▶ [Description of the task] Wherever the word "Torino" occurs in the lines below, copy the whole line.

▶ [Data shown]
Segment Open

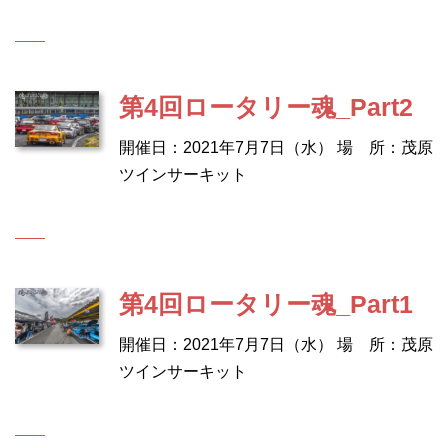
第4回ロータリー魂_Part2
開催日：2021年7月7日（水） 場 所：茂原
ツインサーキット
第4回ロータリー魂_Part1
開催日：2021年7月7日（水） 場 所：茂原
ツインサーキット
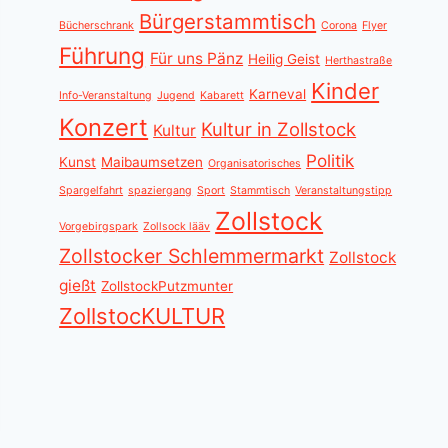
Bürgerstammtisch
Bücherschrank
Corona
Flyer
Führung
Für uns Pänz
Heilig Geist
Herthastraße
Kinder
Karneval
Info-Veranstaltung
Jugend
Kabarett
Konzert
Kultur in Zollstock
Kultur
Politik
Kunst
Maibaumsetzen
Organisatorisches
Spargelfahrt
spaziergang
Sport
Stammtisch
Veranstaltungstipp
Zollstock
Vorgebirgspark
Zollsock lääv
Zollstocker Schlemmermarkt
Zollstock
gießt
ZollstockPutzmunter
ZollstocKULTUR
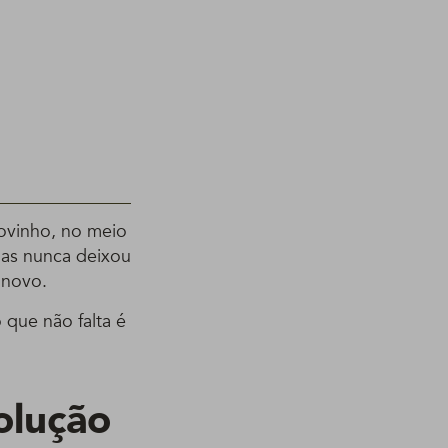
novinho, no meio
mas nunca deixou
 novo.
 que não falta é
olução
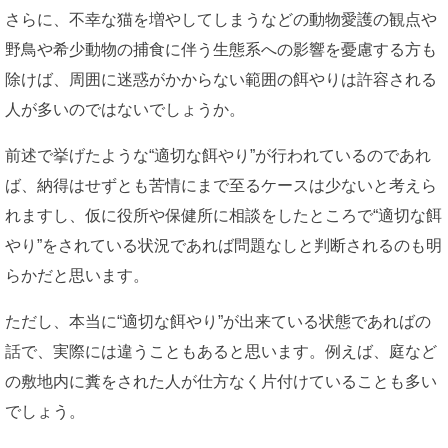
さらに、不幸な猫を増やしてしまうなどの動物愛護の観点や
野鳥や希少動物の捕食に伴う生態系への影響を憂慮する方も
除けば、周囲に迷惑がかからない範囲の餌やりは許容される
人が多いのではないでしょうか。
前述で挙げたような“適切な餌やり”が行われているのであれ
ば、納得はせずとも苦情にまで至るケースは少ないと考えら
れますし、仮に役所や保健所に相談をしたところで“適切な餌
やり”をされている状況であれば問題なしと判断されるのも明
らかだと思います。
ただし、本当に“適切な餌やり”が出来ている状態であればの
話で、実際には違うこともあると思います。例えば、庭など
の敷地内に糞をされた人が仕方なく片付けていることも多い
でしょう。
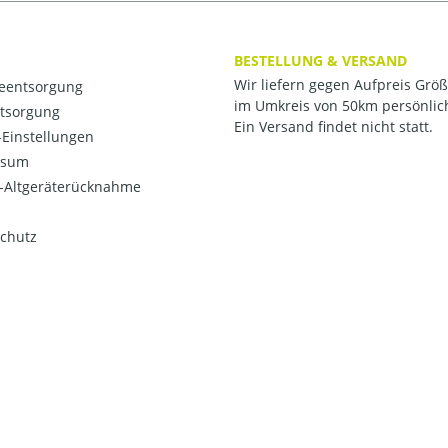
BESTELLUNG & VERSAND
Wir liefern gegen Aufpreis Grö
ieentsorgung
im Umkreis von 50km persönlic
ntsorgung
Ein Versand findet nicht statt.
Einstellungen
ssum
o-Altgeräterücknahme
chutz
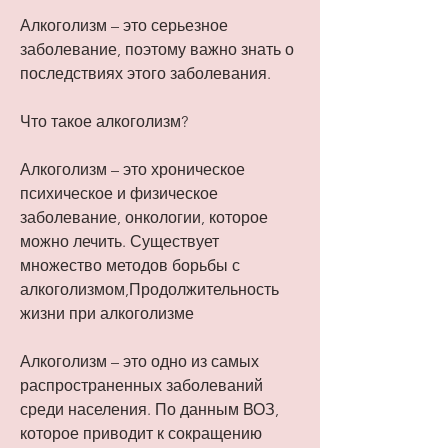
Алкоголизм – это серьезное 
заболевание, поэтому важно знать о 
последствиях этого заболевания.
Что такое алкоголизм?
Алкоголизм – это хроническое 
психическое и физическое 
заболевание, онкологии, которое 
можно лечить. Существует 
множество методов борьбы с 
алкоголизмом,Продолжительность 
жизни при алкоголизме
Алкоголизм – это одно из самых 
распространенных заболеваний 
среди населения. По данным ВОЗ, 
которое приводит к сокращению 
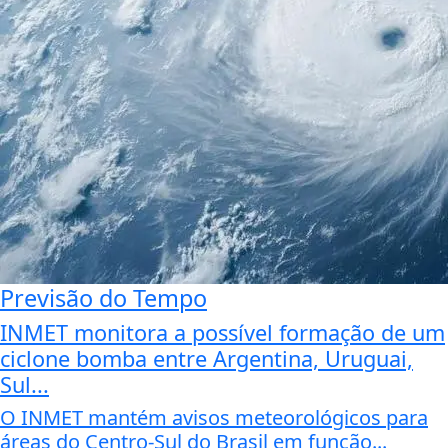
Previsão do Tempo
INMET monitora a possível formação de um
ciclone bomba entre Argentina, Uruguai,
Sul...
O INMET mantém avisos meteorológicos para
áreas do Centro-Sul do Brasil em função...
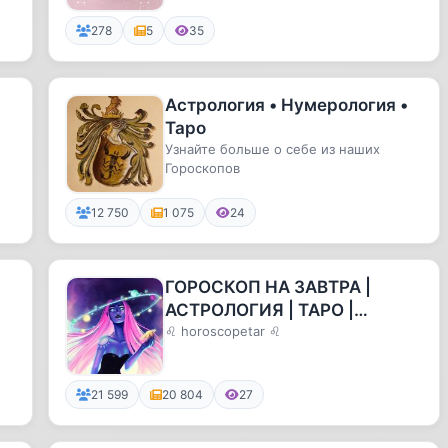
278
5
35
Астрология • Нумерология •
Таро
Узнайте больше о себе из наших
Гороскопов
12 750
1 075
24
ГОРОСКОП НА ЗАВТРА |
АСТРОЛОГИЯ | ТАРО |
ЭЗОТЕРИКА
♌ horoscopetar ♌
21 599
20 804
27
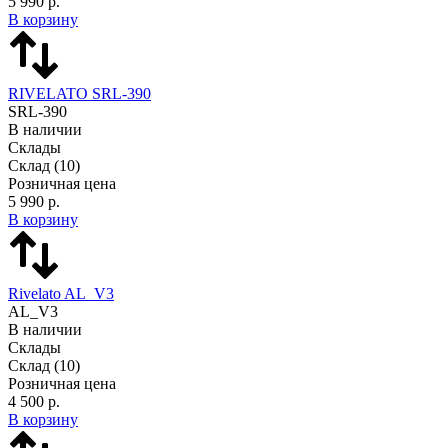
5 990 р.
В корзину
RIVELATO SRL-390
SRL-390
В наличии
Склады
Склад
(10)
Розничная цена
5 990 р.
В корзину
Rivelato AL_V3
AL_V3
В наличии
Склады
Склад
(10)
Розничная цена
4 500 р.
В корзину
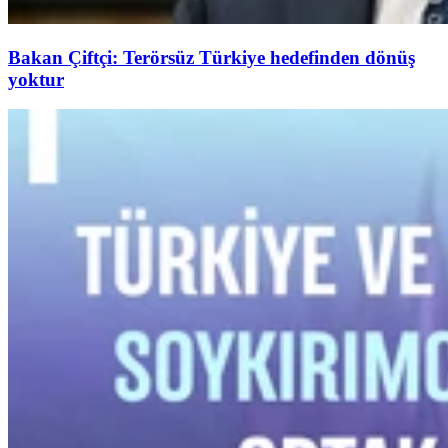
Bakan Çiftçi: Terörsüz Türkiye hedefinden dönüş
yoktur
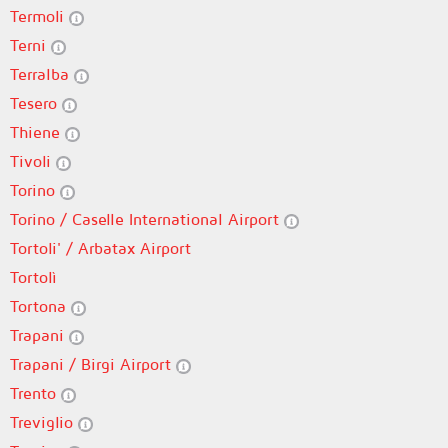
Termoli
Terni
Terralba
Tesero
Thiene
Tivoli
Torino
Torino / Caselle International Airport
Tortoli' / Arbatax Airport
Tortolì
Tortona
Trapani
Trapani / Birgi Airport
Trento
Treviglio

Segment Closed

▶ [Output]
Torino
Torino / Caselle International Airport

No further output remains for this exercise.